*** Entries provided Section Begins ***

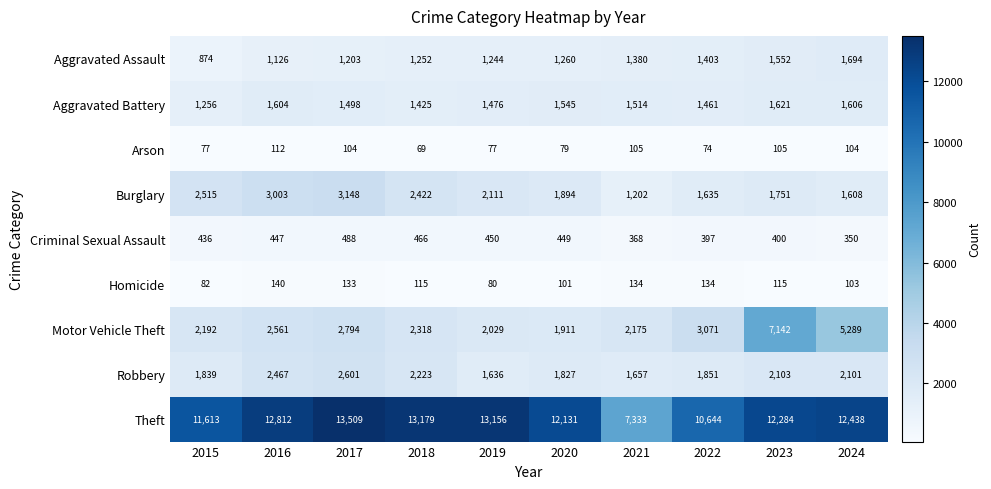

Rank the series at 2023 from highest to lowest value.

Theft, Motor Vehicle Theft, Robbery, Burglary, Aggravated Battery, Aggravated Assault, Criminal Sexual Assault, Homicide, Arson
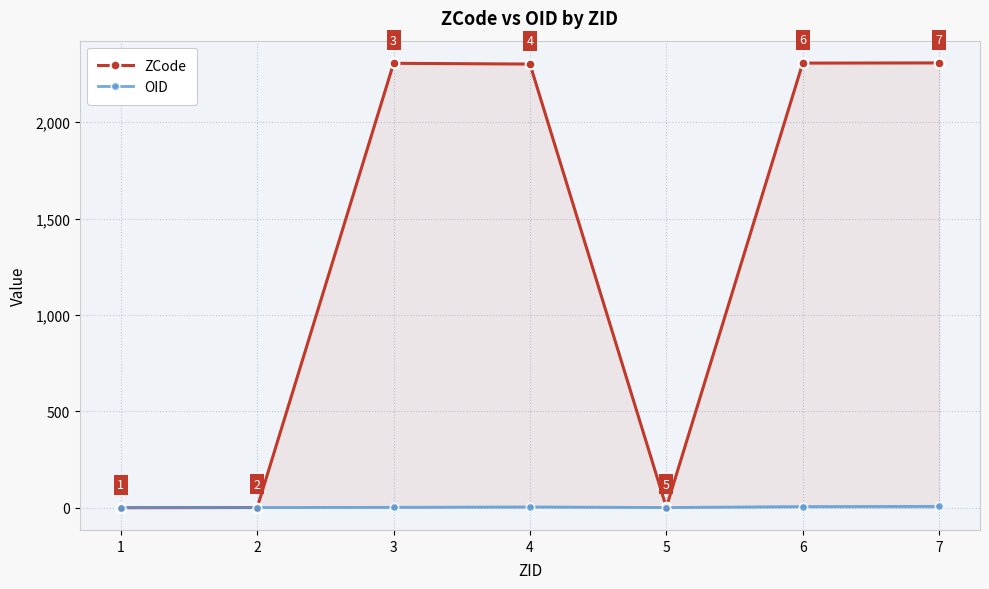

Which series has the largest total across all categories?

ZCode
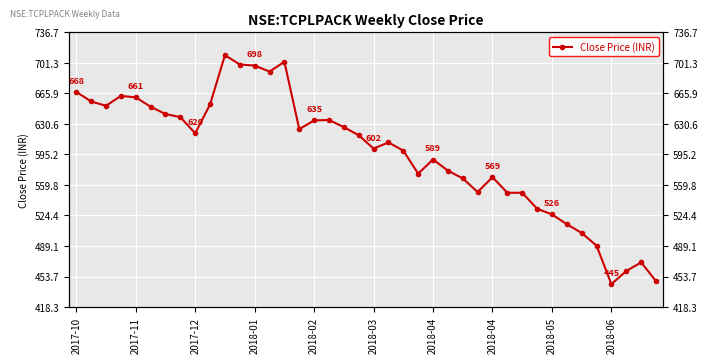

How many points are lower than both their immediate neighbors (excluding endpoints)?

9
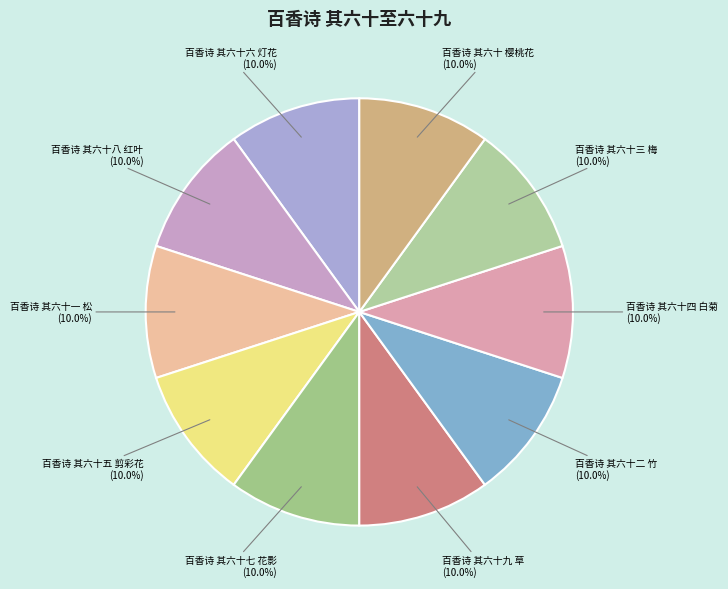

How many slices are in this pie chart?

10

*** Entries provided Section Ends ***

▸ **What to do**: Reproduce every one of the rows above word for word, leaving out the pictures.

▸ **Result of this task**:
Rank the series at 2023 from highest to lowest value.

Theft, Motor Vehicle Theft, Robbery, Burglary, Aggravated Battery, Aggravated Assault, Criminal Sexual Assault, Homicide, Arson

Which series has the largest total across all categories?

ZCode

How many points are lower than both their immediate neighbors (excluding endpoints)?

9

How many slices are in this pie chart?

10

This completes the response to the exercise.